= Market leasing assumption =

A market leasing assumption (MLA), sometimes known as a speculative rent profile (spec rent) or market rent, is an accounting method used in commercial real estate to produce budget predictions and valuations. It is a sort of template, or standardized lease, that is applied to rental units for periods in the future when there is no contracted tenant. The term "market" refers to the idea that these predictions should match average values seen in the wider real estate market, the fair market rent, as opposed to making assumptions based on the existing tenant's cash flows.

==Example==
For instance, if a particular unit has a tenant with a lease that runs for the next two years, and the valuation is examining the next five years, the MLA would be used to estimate the cash flows for that unit for the last three years of the projections. An MLA would not be used if there is another lease already signed for that unit covering that period.

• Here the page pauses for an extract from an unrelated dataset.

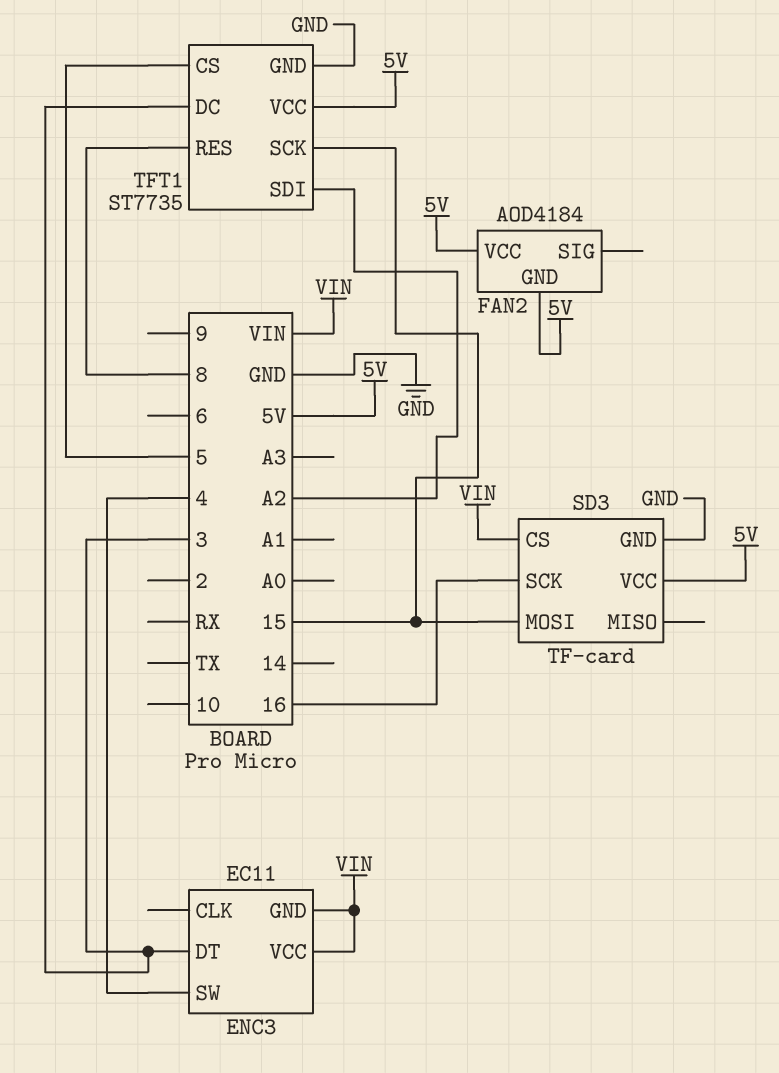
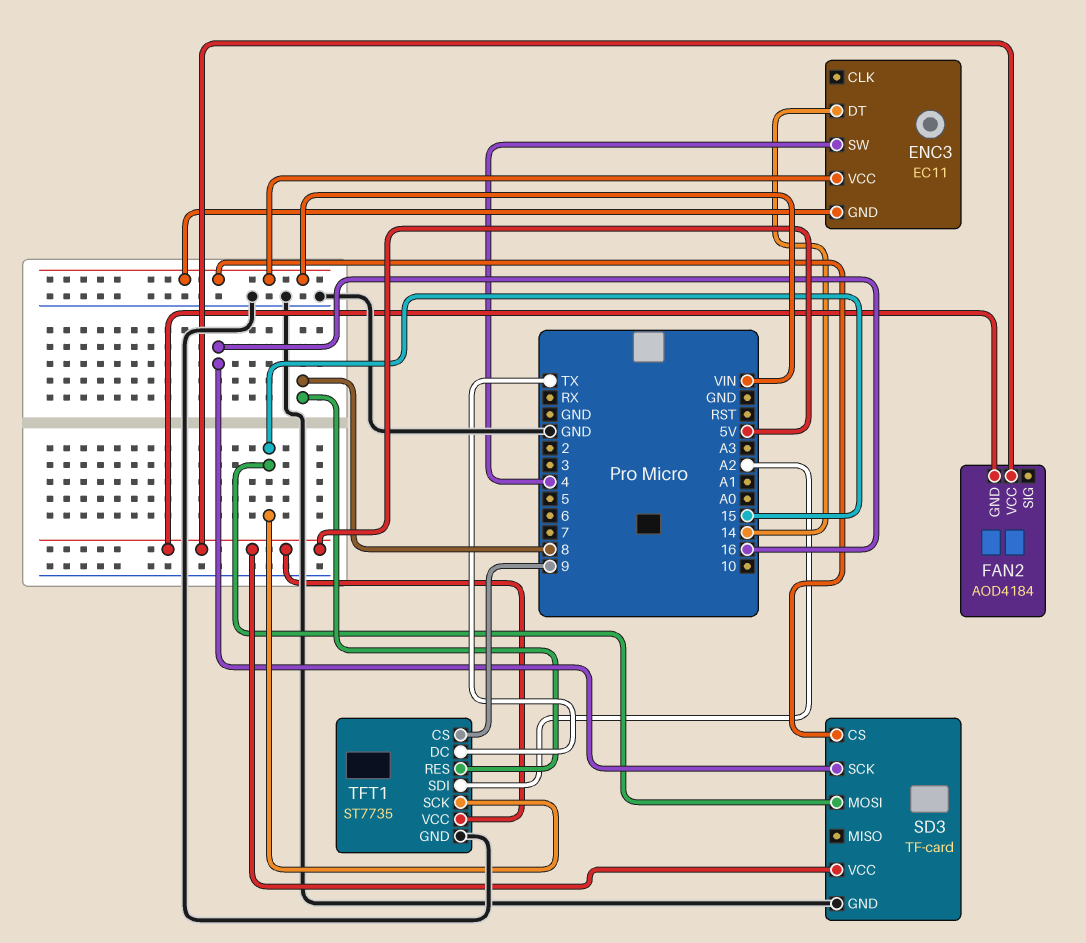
ENC3 pin DT: 3 -> 14
TFT1 pin CS: 5 -> 9
TFT1 pin DC: 3 -> TX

Some units may have a speculative lease or option as well, when there is a prospective tenant that has not yet signed the legal lease agreement. These typically override the MLA.

==Assumptions==
An MLA often has two "sides" or "legs", with different assumptions. One leg assumes the current tenant renews the lease with a set of given changes (or none), and the other assumes the tenant leaves the unit and a new tenant takes over. In the later case, it is normally assumed the lease terms will revert to market averages. The chance that the current lease will be renewed, the renewal probability, varies from tenant to tenant. This leads to two possible future budgets for each unit that uses an MLA. These values are blended in various ways to produce a single predicted value.

==Considerations==
The primary considerations in an MLA are the inflation of the rent and recoverable expenses, the amount of time the unit may lay vacant if the tenant leaves, known as down time, and any inducements the owner may offer the tenant to renew their lease or to a new tenant to sign. The MLA may be radically different than the existing lease, in the case where the lease is percentage rent for instance, but is normally designed to provide smooth transitions to make the cash flows more reliable.